And like any news story about the spread of infectious diseases, those headlines can seem scary at first glance. Vincent Covelli, DO, an infectious disease specialist at St. Mary High Desert Medical Group, says when it comes to hepatitis A, it pays to be informed--and immunized. Here's what you should know:
What is hepatitis A?
This is a liver disease caused by the hepatitis A virus. "It's not quite the same as hepatitis B or C, which are caused by different viral strains and occur more frequently than hepatitis A," Dr. Covelli says. "Hepatitis A inflames the liver, triggering an illness that can last up to several months at its most severe. It's important to note that, unlike hepatitis B and C, the hepatitis A virus doesn't stay in the body, and usually doesn't cause permanent liver damage or a chronic health condition." While deaths have been reported with the San Diego outbreak, the Centers for Disease Control and Prevention states that hepatitis A deaths are rare. The San Diego cases are attributed to the fact that the disease is predominately affecting the homeless community, where many people lack regular health care and already have additional medical conditions, such as liver problems, that leave them more vulnerable to the disease.
How does it spread?
"Hepatitis A generally spreads because of poor hygiene," Dr. Covelli says. "It can be contracted orally through particles of fecal matter that come from someone who is infected. So that means you can get the disease if someone who is infected doesn't wash their hands after going to the bathroom and then handles your food or drink. You can also contract it through sex or other close contact with someone who has hepatitis A." Homeless communities have been hardest hit in these recent outbreaks because of unsanitary conditions that allow the disease to spread.

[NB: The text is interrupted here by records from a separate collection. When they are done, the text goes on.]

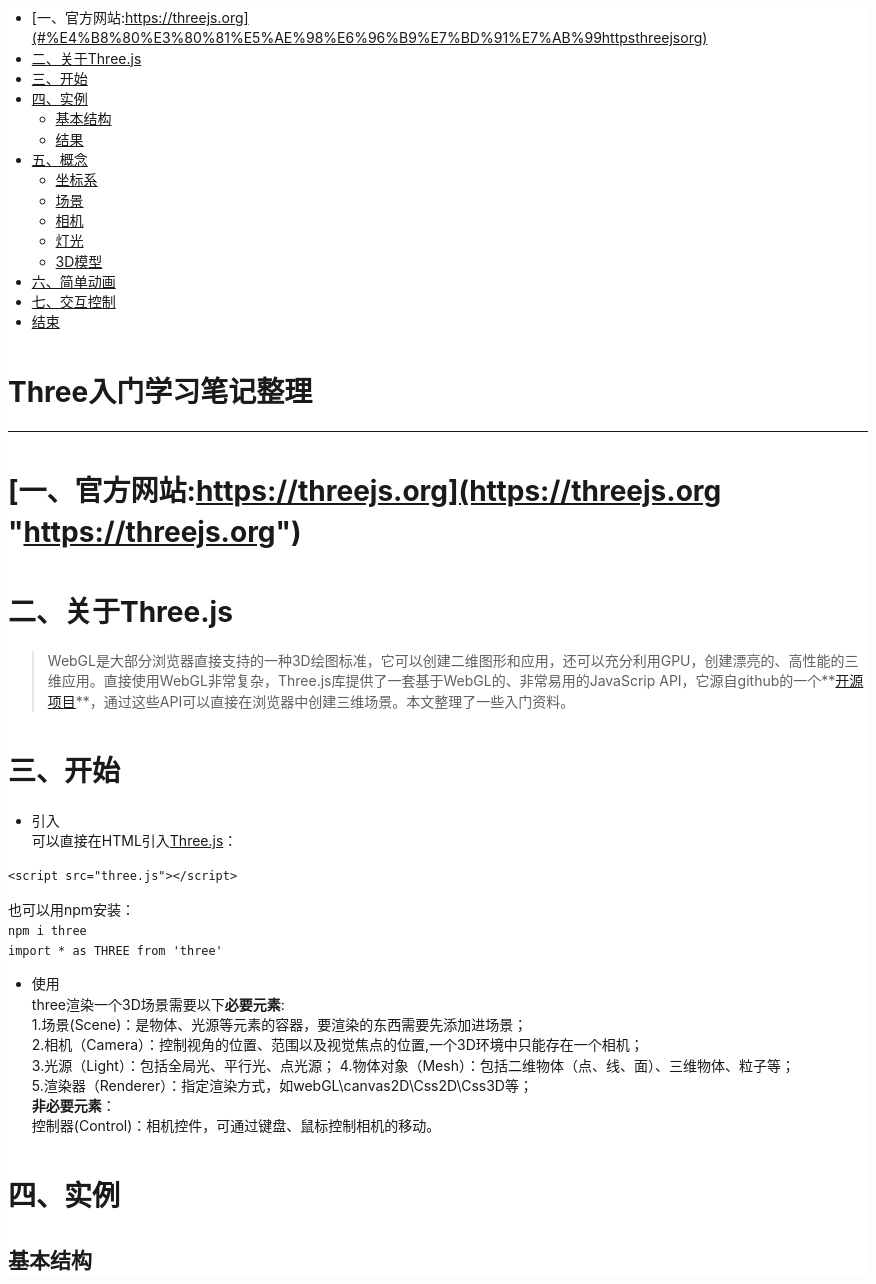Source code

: - [一、官方网站:https://threejs.org](#%E4%B8%80%E3%80%81%E5%AE%98%E6%96%B9%E7%BD%91%E7%AB%99httpsthreejsorg)
- [二、关于Three.js](#%E4%BA%8C%E3%80%81%E5%85%B3%E4%BA%8Ethreejs)
- [三、开始](#%E4%B8%89%E3%80%81%E5%BC%80%E5%A7%8B)
- [四、实例](#%E5%9B%9B%E3%80%81%E5%AE%9E%E4%BE%8B)
	- [基本结构](#%E5%9F%BA%E6%9C%AC%E7%BB%93%E6%9E%84)
	- [结果](#%E7%BB%93%E6%9E%9C)
- [五、概念](#%E4%BA%94%E3%80%81%E6%A6%82%E5%BF%B5)
	- [坐标系](#%E5%9D%90%E6%A0%87%E7%B3%BB)
	- [场景](#%E5%9C%BA%E6%99%AF)
	- [相机](#%E7%9B%B8%E6%9C%BA)
	- [灯光](#%E7%81%AF%E5%85%89)
	- [3D模型](#3d%E6%A8%A1%E5%9E%8B)
- [六、简单动画](#%E5%85%AD%E3%80%81%E7%AE%80%E5%8D%95%E5%8A%A8%E7%94%BB)
- [七、交互控制](#%E4%B8%83%E3%80%81%E4%BA%A4%E4%BA%92%E6%8E%A7%E5%88%B6)
- [结束](#%E7%BB%93%E6%9D%9F)
# **Three入门学习笔记整理** #
-----
# [一、官方网站:https://threejs.org](https://threejs.org "https://threejs.org")
# 二、关于Three.js #
> WebGL是大部分浏览器直接支持的一种3D绘图标准，它可以创建二维图形和应用，还可以充分利用GPU，创建漂亮的、高性能的三维应用。直接使用WebGL非常复杂，Three.js库提供了一套基于WebGL的、非常易用的JavaScrip API，它源自github的一个**[开源项目](https://github.com/mrdoob/three.js "https://github.com/mrdoob/three.js")**，通过这些API可以直接在浏览器中创建三维场景。本文整理了一些入门资料。
# 三、开始 #
- 引入  
可以直接在HTML引入[Three.js](https://raw.githubusercontent.com/mrdoob/three.js/dev/build/three.js "https://raw.githubusercontent.com/mrdoob/three.js/dev/build/three.js")：  
```  
<script src="three.js"></script>  
```  
也可以用npm安装：  
`npm i three`  
`import * as THREE from 'three'`  

- 使用  
three渲染一个3D场景需要以下**必要元素**:  
1.场景(Scene)：是物体、光源等元素的容器，要渲染的东西需要先添加进场景；  
2.相机（Camera）：控制视角的位置、范围以及视觉焦点的位置,一个3D环境中只能存在一个相机；  
3.光源（Light）：包括全局光、平行光、点光源； 
4.物体对象（Mesh）：包括二维物体（点、线、面）、三维物体、粒子等；   
5.渲染器（Renderer）：指定渲染方式，如webGL\canvas2D\Css2D\Css3D等；  
**非必要元素**：  
控制器(Control)：相机控件，可通过键盘、鼠标控制相机的移动。
# 四、实例  
## 基本结构  
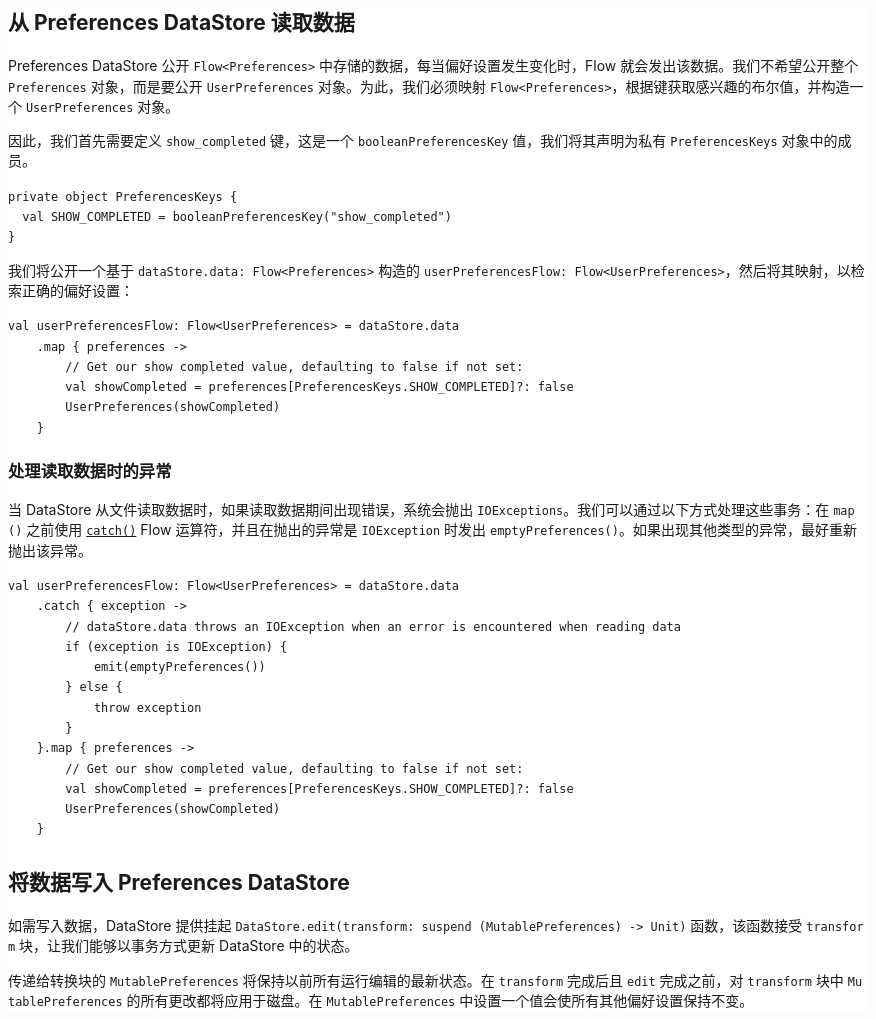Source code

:## **从 Preferences DataStore 读取数据**

Preferences DataStore 公开 `Flow<Preferences>` 中存储的数据，每当偏好设置发生变化时，Flow<Preferences> 就会发出该数据。我们不希望公开整个 `Preferences` 对象，而是要公开 `UserPreferences` 对象。为此，我们必须映射 `Flow<Preferences>`，根据键获取感兴趣的布尔值，并构造一个 `UserPreferences` 对象。

因此，我们首先需要定义 `show_completed` 键，这是一个 `booleanPreferencesKey` 值，我们将其声明为私有 `PreferencesKeys` 对象中的成员。

```auto
private object PreferencesKeys {
  val SHOW_COMPLETED = booleanPreferencesKey("show_completed")
}
```

我们将公开一个基于 `dataStore.data: Flow<Preferences>` 构造的 `userPreferencesFlow: Flow<UserPreferences>`，然后将其映射，以检索正确的偏好设置：

```auto
val userPreferencesFlow: Flow<UserPreferences> = dataStore.data
    .map { preferences ->
        // Get our show completed value, defaulting to false if not set:
        val showCompleted = preferences[PreferencesKeys.SHOW_COMPLETED]?: false
        UserPreferences(showCompleted)
    }
```

### **处理读取数据时的异常**

当 DataStore 从文件读取数据时，如果读取数据期间出现错误，系统会抛出 `IOExceptions`。我们可以通过以下方式处理这些事务：在 `map()` 之前使用 [`catch()`](https://kotlin.github.io/kotlinx.coroutines/kotlinx-coroutines-core/kotlinx.coroutines.flow/catch.html) Flow 运算符，并且在抛出的异常是 `IOException` 时发出 `emptyPreferences()`。如果出现其他类型的异常，最好重新抛出该异常。

```auto
val userPreferencesFlow: Flow<UserPreferences> = dataStore.data
    .catch { exception ->
        // dataStore.data throws an IOException when an error is encountered when reading data
        if (exception is IOException) {
            emit(emptyPreferences())
        } else {
            throw exception
        }
    }.map { preferences ->
        // Get our show completed value, defaulting to false if not set:
        val showCompleted = preferences[PreferencesKeys.SHOW_COMPLETED]?: false
        UserPreferences(showCompleted)
    }
```

## **将数据写入 Preferences DataStore**

如需写入数据，DataStore 提供挂起 `DataStore.edit(transform: suspend (MutablePreferences) -> Unit)` 函数，该函数接受 `transform` 块，让我们能够以事务方式更新 DataStore 中的状态。

传递给转换块的 `MutablePreferences` 将保持以前所有运行编辑的最新状态。在 `transform` 完成后且 `edit` 完成之前，对 `transform` 块中 `MutablePreferences` 的所有更改都将应用于磁盘。在 `MutablePreferences` 中设置一个值会使所有其他偏好设置保持不变。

How do you know if you have hepatitis A?
You won't experience symptoms until a few weeks after contracting the disease (and some people never have symptoms). Dr. Covelli says that typical signs of hepatitis A include fever, nausea and vomiting, stomach and joint pain, fatigue, dark-colored urine and jaundice in the skin and eyes. "If you have these symptoms and think you may have been exposed to hepatitis A--say, you've eaten at a restaurant where there's been an outbreak or traveled to a country where hepatitis A is prevalent--you should see your doctor, who can confirm you have the disease with a blood test." There is no medication to cure the virus, Dr. Covelli says, adding that the best way to get through the disease is to eat well and get plenty of fluids and rest. "On the plus side, if you do get hepatitis A, you will develop antibodies that keep you from ever getting it again."
How do you prevent hepatitis A?
The absolute best way is with the hepatitis A vaccine. "The vaccine has been around since 1995, and it's part of the recommended vaccine schedule for children," Dr. Covelli says. "Many adults may not have gotten the vaccine, but if they are in a position where they could be exposed to hepatitis A, they should get it." Another preventive measure: practicing good hygiene. "Washing hands with soap and warm water can help prevent the spread of disease--not just hepatitis A, but many others--so it's always a good practice," Dr. Covelli says.
This information is not intended as a substitute for professional medical care. Always follow your health care professional's instructions.